EXCERPT TO READ —
— begin —

# How well does the FURminator treatment work for dogs constantly in the heat?



## JJ Jones (May 3, 2008)

I'm planning on getting an Akita. I know they have really heavy coats. I live in Miami,Florida...the dog would generally be indoors for the most part. but I hear they still shed excessively in the heat. So i was wondering how well the furminator treatment would work for these conditions.

i want to keep things as clean as possible.
also, what might help control the fur and how can i help keep the house fur free and clean and nice smelling?


----------



## katielou (Apr 29, 2010)

Don't do it!

I have an akita and used one once every 2 weeks for a while and it DESTROYED his coat!

You are much better off with just a regular slicker and comb and some hard work.


----------



## LazyGRanch713 (Jul 22, 2009)

JJ Jones said:


> I'm planning on getting an Akita. I know they have really heavy coats. I live in Miami,Florida...the dog would generally be indoors for the most part. but I hear they still shed excessively in the heat. So i was wondering how well the furminator treatment would work for these conditions.
> 
> i want to keep things as clean as possible.
> also, what might help control the fur and how can i help keep the house fur free and clean and nice smelling?


http://www.petedge.com/product/Groo...-Draw-Pet-Dryer/pc/190/c/191/sc/263/46797.uts

I prefer a more heavy-duty dryer, but for one dog this would be a good investment. Taking your dog outside and blowing them off really well once a week will really help keep the shedding down.


----------



## Keechak (Aug 10, 2008)

you'll get better results with a blower than you will with a cutting blade like the furminator. Of course you will never have a fur free house ever again with an akita lol


----------



## Maggie Girl (Feb 27, 2011)

I was planning on getting a furminator next week. Does anyone know if they're effective for beagles? I want to keep shedding to a minimum and if this will do it I'll buy one.


----------



## FilleBelle (Aug 1, 2007)

The Furminator is only useful on dogs with an undercoat, since this is what it removes. I don't believe Beagles have an undercoat, but if I'm wrong and they do, then go for it.


----------



## Maggie Girl (Feb 27, 2011)

Yeah, they have a double coat of short hair. I remember the beagle my husband had years ago when we first met shed quite a bit at certain times of the year and I really want to stay on top of it. I'm hoping the furminator will be my godsend, LOL.


----------



## LazyGRanch713 (Jul 22, 2009)

Maggie Girl said:


> Yeah, they have a double coat of short hair. I remember the beagle my husband had years ago when we first met shed quite a bit at certain times of the year and I really want to stay on top of it. I'm hoping the furminator will be my godsend, LOL.

— end —

ENTRIES PROVIDED —
— begin —

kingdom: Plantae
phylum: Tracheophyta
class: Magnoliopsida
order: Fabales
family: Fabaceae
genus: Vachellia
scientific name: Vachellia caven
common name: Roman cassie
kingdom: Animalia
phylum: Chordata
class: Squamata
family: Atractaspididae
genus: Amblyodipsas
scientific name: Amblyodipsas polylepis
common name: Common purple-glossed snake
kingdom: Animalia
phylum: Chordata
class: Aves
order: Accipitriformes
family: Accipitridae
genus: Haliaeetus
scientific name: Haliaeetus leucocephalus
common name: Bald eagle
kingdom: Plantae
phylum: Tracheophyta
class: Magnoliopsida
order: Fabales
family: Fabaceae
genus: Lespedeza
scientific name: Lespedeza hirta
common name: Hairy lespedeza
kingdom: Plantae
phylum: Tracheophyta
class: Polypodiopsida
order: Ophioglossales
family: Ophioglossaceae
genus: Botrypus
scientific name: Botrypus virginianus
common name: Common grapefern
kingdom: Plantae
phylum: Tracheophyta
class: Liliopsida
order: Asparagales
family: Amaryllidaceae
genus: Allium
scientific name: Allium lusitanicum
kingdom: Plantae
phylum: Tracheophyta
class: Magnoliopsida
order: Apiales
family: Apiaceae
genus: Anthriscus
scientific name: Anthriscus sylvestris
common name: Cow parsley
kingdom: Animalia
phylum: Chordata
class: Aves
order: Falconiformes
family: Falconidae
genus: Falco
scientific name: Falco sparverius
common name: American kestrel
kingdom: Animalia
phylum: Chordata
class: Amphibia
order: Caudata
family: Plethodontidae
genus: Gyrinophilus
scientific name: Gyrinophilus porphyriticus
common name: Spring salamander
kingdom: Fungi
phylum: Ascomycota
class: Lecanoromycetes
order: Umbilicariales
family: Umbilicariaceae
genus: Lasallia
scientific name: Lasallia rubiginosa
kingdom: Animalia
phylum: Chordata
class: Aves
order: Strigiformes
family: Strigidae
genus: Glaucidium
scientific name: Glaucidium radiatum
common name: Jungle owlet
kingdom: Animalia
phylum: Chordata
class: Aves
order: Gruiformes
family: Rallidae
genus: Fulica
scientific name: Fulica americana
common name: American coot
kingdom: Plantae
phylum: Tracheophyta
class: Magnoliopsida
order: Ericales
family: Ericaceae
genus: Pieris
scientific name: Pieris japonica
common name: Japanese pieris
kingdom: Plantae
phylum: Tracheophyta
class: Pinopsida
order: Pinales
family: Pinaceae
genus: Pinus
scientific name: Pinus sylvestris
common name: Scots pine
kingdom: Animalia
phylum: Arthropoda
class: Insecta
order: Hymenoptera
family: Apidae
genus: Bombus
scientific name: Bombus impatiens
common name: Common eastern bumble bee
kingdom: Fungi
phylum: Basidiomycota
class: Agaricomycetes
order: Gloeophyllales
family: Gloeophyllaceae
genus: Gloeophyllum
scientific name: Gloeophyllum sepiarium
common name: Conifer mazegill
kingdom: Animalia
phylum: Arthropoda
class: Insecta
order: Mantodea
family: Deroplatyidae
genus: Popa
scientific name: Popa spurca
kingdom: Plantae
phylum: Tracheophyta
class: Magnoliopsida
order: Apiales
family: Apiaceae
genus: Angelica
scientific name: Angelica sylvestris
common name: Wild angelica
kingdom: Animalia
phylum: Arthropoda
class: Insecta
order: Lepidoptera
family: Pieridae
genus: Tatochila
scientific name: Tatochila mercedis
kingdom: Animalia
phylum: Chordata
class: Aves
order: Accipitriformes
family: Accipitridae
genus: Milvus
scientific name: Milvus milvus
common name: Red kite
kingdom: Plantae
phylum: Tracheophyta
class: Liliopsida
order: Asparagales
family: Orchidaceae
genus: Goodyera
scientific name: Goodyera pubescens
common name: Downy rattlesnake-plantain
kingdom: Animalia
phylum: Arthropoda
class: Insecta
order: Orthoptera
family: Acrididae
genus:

— end —

EXERCISES TO COMPLETE —
1. Echo everything in the FURminator thread from "I was planning" down to "(Aug 1, 2007)".
2. Pick up the FURminator forum thread at the point where it stops and write what comes next.

ANSWERS GIVEN —
1.
I was planning on getting a furminator next week. Does anyone know if they're effective for beagles? I want to keep shedding to a minimum and if this will do it I'll buy one.


----------



## FilleBelle (Aug 1, 2007)

2.
I personally haven't found the furminator to be effective AT ALL, when a narrow toothed comb does a better job for a heck of a lot less money. If you *do* use a furminator, be careful--if you over-use it, you'll wreck your dogs' coat.


----------



## Erin2854 (Feb 23, 2011)

Wow I'm suprised at the not-so-glowing reviews of the furminator! I have 4 cats and a dog and LOVE it. It gets so much of that dead undercoat out. Never noticed it doing any damage. My co-worker has a lab and a shephard and raves about her furminator, says its been a lifesaver. Gets fabulous reviews on amazon! But I guess it doesn't work as well for everyone


----------



## LuvMyAngels (May 24, 2009)

I have never used a furminator. Ive heard too many stories of skin injuries and cutting the outer guard hairs (same reason it's not recommended to shave a double coated dog, it can ruin their coat). I regularly use a flea comb to remove dead undercoat from my 2 year old Saint. It gets the job done without the coat damage.


----------



## Maggie Girl (Feb 27, 2011)

I got one today and LOVE IT. I ended up with a pretty good sized pile of fur after our combing session. It was easy to use and our dog didn't mind being combed with it. From what I saw on the comb, only undercoat came out.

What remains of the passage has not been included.